The federal Liberals suffered at the polls because of their lack of ambition on climate change. Waging a culture war instead of getting on with the energy transition has become synonymous with being unelectable.
So it's a smart move by Victorian opposition leader Matthew Guy to back renewables and net-zero emissions by 2050 in an opinion piece printed in The Age today. But there are many details in Matthew Guy’s plan that can’t go unchallenged.
He blames the current state Labor government for not doing the "the heavy lifting (required) to transform our energy system" to be ready for a mix of renewables and storage. Yet his party put in place arguably the world’s most restrictive anti wind laws the last time they were in power.
The VC82 anti-wind laws stopped the development of large scale renewables and lost Victoria years we couldn’t afford. Matthew Guy was Planning Minister at the time.
The Liberals ruled out an orderly closure of the Hazelwood power station, which increased the shock to the system when the owners closed it down, leaving the community to pick up the pieces. And Mr Guy still supports further development of onshore gas. The fact is that the time for new gas development is over. With limited supplies of this non renewable resource, the price can only go in one direction – up. In contrast, more renewable energy supply will bring prices down.
The Victorian Liberals’ affirmation that the net-zero by 2050 goal is no longer up for debate is a welcome step, in contrast with the internal disputes still present in the federal Coalition.

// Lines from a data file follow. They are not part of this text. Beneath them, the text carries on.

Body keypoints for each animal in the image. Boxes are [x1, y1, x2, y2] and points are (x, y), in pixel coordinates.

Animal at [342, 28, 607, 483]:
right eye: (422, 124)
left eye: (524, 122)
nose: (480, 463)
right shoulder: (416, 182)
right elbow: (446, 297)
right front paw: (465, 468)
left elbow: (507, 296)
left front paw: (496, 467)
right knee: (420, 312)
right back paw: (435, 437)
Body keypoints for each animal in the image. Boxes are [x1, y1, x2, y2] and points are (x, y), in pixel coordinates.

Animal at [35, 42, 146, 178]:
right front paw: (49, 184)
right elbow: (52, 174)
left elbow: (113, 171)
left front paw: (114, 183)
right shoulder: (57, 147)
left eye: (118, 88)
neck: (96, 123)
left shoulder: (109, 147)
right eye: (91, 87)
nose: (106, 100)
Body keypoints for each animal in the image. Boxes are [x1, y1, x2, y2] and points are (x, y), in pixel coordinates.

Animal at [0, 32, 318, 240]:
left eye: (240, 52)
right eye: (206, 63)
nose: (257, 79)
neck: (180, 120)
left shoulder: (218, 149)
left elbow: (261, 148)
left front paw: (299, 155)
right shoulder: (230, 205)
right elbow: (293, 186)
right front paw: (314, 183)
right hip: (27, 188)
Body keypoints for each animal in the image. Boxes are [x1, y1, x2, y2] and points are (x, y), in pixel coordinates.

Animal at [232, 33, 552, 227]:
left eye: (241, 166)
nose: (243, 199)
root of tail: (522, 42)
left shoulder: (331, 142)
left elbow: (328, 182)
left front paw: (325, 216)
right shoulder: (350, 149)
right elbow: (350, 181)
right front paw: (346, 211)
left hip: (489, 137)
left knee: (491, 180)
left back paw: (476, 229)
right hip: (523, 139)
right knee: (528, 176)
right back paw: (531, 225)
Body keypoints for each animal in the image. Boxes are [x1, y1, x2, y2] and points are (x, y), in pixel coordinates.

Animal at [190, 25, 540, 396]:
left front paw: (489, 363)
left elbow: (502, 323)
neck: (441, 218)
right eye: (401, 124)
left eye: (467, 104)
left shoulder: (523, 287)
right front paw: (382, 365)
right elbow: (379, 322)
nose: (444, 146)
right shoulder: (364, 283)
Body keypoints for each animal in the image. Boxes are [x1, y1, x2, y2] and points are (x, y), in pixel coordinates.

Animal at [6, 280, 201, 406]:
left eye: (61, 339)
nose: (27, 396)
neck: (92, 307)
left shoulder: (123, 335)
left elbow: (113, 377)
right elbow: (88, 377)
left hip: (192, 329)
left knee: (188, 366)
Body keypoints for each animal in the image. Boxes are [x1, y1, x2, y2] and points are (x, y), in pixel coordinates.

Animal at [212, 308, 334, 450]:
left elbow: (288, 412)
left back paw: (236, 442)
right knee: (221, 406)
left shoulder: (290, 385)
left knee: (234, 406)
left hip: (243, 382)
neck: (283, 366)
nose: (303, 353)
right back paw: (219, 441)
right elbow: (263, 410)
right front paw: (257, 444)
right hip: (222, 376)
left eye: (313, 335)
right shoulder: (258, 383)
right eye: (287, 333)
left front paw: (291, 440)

However, climate science has long told us to have a chance at avoiding global warming of more than 1.5C, the deepest emissions cuts need to be made well before 2050.
Communities and businesses are already facing intensifying climate impacts around Victoria.
It's what we do now that will make a difference in terms of how much global heating our children will be living with.
We welcome the movement of the Liberals towards a sensible policy on energy and urge them to get behind deeper, early climate action. This has to go far beyond upgrades to the transmission network.
When it comes to energy policy, if Victoria is to meet and exceed its current 2030 climate target, any future government will need to:
- Put the state on a path to 100% renewable energy by 2030 and kickstart new industries like offshore wind.
- Deliver a just transition plan for communities like the Latrobe Valley that currently host the state's ageing coal plants.
- Get Victorian homes, businesses and industry off polluting fossil gas by efficiently electrifying everything and ending subsidies for gas in new suburbs and businesses.
- Halt new gas developments threatening coastal and regional communities.
Time will tell whether the public can trust the Victorian Liberals to deliver the kind of climate and energy policy needed to get the climate crisis under control.